I haven’t been on social media much this week so I’m afraid I don’t know what you’re talking about?
Sorry for the delayed response. I didn’t get a notification of your reply.
In short, Colleen was fired from de Chiara because she had a Parler account. Wish I could say that was a right-wing spin, but she was literally fired for having an account, not anything she said therein.
https://www.newsweek.com/literary-agents-firing-over-parler-gab-accounts-stirs-free-speech-debate-1566324
I always feel in these situations like these it’s hard to know the full story. It certainly doesn’t seem typical for someone to be fired merely for their political beliefs, and there are plenty of conservative people within the publishing industry. Whether this was just a particular agency with a particular mission, it was a misunderstanding or overreaction, or there’s more to the story, I don’t really know enough speculate, even after reading more articles about it.

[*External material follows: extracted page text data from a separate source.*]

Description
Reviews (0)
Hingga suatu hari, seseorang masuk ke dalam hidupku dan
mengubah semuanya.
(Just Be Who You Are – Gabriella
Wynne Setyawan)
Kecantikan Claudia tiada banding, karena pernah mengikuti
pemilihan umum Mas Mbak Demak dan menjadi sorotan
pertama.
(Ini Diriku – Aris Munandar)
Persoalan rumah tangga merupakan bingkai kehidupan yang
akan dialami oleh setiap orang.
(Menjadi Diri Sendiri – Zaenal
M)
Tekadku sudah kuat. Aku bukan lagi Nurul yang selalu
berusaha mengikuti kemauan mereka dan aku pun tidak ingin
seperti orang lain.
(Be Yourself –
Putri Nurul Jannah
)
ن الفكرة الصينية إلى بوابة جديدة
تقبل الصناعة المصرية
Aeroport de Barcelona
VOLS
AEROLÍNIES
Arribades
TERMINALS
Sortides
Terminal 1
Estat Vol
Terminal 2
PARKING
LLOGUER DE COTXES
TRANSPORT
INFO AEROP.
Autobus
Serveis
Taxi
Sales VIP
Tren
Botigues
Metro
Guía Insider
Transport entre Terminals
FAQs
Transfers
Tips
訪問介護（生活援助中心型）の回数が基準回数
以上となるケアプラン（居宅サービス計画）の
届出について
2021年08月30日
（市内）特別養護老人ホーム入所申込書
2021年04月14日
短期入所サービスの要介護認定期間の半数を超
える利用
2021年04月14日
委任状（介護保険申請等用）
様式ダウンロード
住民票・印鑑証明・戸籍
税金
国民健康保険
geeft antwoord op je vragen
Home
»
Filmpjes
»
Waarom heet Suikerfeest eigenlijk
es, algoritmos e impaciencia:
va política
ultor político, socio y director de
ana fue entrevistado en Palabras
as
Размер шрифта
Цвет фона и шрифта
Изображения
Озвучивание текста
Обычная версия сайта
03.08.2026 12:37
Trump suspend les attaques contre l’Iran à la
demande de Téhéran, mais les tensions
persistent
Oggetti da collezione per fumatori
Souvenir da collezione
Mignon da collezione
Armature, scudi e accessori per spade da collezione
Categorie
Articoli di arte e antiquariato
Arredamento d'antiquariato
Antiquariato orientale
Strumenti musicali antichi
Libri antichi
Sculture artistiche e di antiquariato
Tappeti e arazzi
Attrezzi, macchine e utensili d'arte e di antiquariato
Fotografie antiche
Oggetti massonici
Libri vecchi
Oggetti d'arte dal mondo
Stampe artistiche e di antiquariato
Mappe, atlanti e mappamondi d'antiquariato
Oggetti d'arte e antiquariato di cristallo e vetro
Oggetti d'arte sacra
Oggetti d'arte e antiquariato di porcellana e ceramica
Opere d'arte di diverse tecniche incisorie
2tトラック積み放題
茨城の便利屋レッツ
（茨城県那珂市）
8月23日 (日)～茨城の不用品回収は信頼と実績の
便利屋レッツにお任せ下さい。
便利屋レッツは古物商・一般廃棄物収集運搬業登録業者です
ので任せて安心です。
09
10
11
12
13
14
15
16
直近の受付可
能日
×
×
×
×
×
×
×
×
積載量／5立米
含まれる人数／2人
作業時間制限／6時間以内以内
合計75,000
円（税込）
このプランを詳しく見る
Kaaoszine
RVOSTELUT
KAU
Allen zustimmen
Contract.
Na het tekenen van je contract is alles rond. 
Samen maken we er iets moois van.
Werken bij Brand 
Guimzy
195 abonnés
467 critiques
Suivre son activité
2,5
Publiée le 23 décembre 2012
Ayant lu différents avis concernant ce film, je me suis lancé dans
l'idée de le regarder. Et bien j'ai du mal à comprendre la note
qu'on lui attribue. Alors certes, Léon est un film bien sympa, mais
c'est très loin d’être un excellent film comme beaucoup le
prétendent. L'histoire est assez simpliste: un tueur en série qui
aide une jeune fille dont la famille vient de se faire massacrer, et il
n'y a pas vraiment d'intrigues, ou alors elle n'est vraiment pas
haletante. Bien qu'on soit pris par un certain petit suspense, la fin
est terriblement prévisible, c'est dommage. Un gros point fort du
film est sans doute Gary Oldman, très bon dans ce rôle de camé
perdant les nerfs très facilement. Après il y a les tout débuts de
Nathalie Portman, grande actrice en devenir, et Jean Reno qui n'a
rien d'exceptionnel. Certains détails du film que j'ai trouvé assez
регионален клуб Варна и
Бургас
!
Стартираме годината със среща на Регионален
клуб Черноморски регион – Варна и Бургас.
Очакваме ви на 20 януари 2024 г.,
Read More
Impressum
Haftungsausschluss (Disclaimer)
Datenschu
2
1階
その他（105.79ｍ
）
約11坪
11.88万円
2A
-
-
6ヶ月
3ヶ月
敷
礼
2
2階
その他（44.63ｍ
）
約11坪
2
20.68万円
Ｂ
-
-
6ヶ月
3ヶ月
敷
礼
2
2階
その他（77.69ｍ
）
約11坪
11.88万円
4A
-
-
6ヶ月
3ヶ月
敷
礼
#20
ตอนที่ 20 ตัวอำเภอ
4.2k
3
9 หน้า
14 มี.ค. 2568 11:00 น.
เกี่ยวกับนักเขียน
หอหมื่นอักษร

Thanks for the roundup, Nathan, and congratulations to Ken Hughes.
The case Josh outlines is truly bizarre and has attracted much criticism, not least from NYT’s Thomas Chatterton Williams, who described it as “absolute madness”. I have no experience of Gab or Parler, but assuming everyone on them is a fascist is like assuming everyone on Facebook or Twitter is a communist.
I know everyone remembers the RNC buying 100,000 copies of Junior’s book to keep it on a best seller’s list?